Ancora lavoratori, prevalentemente stranieri, sfruttati nelle campagne della piana di Sibari pagati un euro al giorno, minacciati e costretti ad una condizione di semi schiavitù. Quello del 25 gennaio scorso è in ordine di cronaca solo l’ultimo caso denunciato dalla Guardia di Finanza della provincia di Cosenza nel corso di controlli per contrastare il fenomeno del caporalato e della intermediazione illecita di manodopera.
«Ci chiediamo – commenta il responsabile nazionale delle Acli per l’Immigrazione, Antonio Russo – per quanto tempo ancora dovremo assistere al ripetersi di un fenomeno che nutre i circuiti della malavita organizzata e dell’illegalità offendendo la dignità umana e del lavoro. Quali e quante responsabilità si sommano tra chi lucra sulla vita dei lavoratori e chi si trincera dietro imbarazzanti “non immaginavo o non sapevo”.

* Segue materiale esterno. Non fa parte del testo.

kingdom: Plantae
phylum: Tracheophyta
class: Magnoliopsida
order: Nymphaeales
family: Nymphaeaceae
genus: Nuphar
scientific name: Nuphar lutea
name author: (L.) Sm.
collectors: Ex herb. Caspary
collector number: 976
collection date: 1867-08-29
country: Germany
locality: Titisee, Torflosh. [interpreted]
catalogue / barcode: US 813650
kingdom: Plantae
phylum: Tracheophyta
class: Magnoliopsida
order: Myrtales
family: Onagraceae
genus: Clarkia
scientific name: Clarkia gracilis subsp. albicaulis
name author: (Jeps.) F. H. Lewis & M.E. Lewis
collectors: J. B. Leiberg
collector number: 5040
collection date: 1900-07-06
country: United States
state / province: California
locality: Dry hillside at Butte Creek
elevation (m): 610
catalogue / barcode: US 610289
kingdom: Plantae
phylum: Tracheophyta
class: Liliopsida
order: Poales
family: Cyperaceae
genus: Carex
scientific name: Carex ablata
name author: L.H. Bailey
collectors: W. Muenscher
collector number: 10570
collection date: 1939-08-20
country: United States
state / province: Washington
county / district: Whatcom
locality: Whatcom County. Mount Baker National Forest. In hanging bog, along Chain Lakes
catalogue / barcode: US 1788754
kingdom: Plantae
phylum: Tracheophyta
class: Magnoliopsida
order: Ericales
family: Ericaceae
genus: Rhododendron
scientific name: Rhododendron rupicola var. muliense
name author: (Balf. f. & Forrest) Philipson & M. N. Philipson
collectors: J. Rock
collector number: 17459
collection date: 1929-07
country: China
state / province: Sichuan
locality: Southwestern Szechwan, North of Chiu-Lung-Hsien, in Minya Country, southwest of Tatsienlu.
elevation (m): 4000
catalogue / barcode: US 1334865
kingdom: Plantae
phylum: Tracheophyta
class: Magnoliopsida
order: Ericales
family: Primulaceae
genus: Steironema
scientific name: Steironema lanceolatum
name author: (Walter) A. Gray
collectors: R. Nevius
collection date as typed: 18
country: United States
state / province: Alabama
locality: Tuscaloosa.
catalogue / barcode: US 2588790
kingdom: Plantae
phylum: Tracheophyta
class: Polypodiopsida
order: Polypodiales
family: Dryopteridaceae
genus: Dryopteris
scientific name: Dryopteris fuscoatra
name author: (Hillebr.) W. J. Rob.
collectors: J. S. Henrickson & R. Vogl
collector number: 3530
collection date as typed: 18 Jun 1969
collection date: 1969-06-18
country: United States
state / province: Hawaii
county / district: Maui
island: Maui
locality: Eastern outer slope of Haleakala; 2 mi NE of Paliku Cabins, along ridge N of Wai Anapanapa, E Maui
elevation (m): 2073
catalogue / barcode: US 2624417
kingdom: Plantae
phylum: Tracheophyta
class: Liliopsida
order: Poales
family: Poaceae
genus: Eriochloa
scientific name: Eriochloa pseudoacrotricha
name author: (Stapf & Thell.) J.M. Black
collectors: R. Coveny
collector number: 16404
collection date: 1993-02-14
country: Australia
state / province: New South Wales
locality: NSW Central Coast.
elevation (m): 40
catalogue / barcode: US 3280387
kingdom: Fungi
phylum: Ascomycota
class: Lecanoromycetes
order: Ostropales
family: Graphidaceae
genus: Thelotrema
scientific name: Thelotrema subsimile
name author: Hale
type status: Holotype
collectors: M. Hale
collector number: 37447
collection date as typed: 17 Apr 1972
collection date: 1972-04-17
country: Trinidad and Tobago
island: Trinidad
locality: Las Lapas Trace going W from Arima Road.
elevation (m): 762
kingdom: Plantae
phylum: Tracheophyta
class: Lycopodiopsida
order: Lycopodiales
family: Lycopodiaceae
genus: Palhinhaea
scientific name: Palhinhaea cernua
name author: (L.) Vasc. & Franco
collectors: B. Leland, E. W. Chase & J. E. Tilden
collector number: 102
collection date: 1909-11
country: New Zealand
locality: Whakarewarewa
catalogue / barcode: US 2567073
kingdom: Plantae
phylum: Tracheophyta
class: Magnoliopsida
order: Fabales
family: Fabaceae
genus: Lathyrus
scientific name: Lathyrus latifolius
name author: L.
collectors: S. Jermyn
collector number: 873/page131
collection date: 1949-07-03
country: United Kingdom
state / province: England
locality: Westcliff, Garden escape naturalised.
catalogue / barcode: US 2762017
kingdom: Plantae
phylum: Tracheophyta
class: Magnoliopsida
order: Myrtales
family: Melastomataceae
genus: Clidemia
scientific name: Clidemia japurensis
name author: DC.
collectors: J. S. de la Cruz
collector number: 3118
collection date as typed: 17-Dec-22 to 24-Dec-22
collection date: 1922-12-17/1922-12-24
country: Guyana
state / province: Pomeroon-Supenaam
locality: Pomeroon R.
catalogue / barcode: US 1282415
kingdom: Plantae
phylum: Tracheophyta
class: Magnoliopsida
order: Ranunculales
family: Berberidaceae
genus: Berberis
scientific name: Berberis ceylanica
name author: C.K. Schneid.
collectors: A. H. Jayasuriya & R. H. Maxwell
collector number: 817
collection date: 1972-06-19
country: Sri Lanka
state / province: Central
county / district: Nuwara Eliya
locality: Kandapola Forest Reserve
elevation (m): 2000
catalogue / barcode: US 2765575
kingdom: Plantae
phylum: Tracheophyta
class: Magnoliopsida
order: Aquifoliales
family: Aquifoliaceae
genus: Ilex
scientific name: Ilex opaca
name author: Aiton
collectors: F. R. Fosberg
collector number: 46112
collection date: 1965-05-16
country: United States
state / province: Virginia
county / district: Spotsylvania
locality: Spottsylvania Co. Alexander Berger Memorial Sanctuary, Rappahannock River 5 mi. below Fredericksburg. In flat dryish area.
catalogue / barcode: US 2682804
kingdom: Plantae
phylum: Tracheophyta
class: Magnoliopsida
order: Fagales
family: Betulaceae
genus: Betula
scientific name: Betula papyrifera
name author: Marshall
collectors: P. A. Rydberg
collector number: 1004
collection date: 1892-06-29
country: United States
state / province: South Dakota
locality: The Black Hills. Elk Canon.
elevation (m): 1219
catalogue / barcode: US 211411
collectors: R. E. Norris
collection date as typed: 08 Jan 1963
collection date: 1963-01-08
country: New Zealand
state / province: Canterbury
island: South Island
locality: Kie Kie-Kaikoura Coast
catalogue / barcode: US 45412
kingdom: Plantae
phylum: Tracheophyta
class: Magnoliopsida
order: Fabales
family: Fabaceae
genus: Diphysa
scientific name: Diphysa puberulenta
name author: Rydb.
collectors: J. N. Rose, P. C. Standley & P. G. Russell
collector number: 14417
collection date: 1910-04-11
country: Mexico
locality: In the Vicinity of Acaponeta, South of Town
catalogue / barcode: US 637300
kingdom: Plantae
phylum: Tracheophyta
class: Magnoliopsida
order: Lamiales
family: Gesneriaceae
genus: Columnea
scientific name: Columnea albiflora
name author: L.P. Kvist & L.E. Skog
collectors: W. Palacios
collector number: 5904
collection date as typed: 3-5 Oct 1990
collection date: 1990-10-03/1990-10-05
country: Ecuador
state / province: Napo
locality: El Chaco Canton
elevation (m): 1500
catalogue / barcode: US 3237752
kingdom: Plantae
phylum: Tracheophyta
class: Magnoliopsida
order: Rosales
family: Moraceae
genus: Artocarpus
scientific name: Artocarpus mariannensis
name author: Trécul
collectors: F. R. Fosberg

Certo – continua Russo – se il legislatore sostituisse le quote di ingresso con un regolare permesso di soggiorno per ricerca lavoro, già faremmo un apprezzabile passo avanti. Attraverso questo provvedimento, oltre ad infliggere un duro colpo ai caporali, si favorirebbe l’emersione del lavoro irregolare con tutto ciò che questo ne conseguirebbe.
Mettere fine alla piaga del caporalato – conclude il responsabile delle Acli per l’Immigrazione – è senz’altro prima che un dovere una scelta di civiltà in una fase storica in cui, a seconda delle situazioni, i diritti umani appaiono declassati al rango di mere scelte facoltative».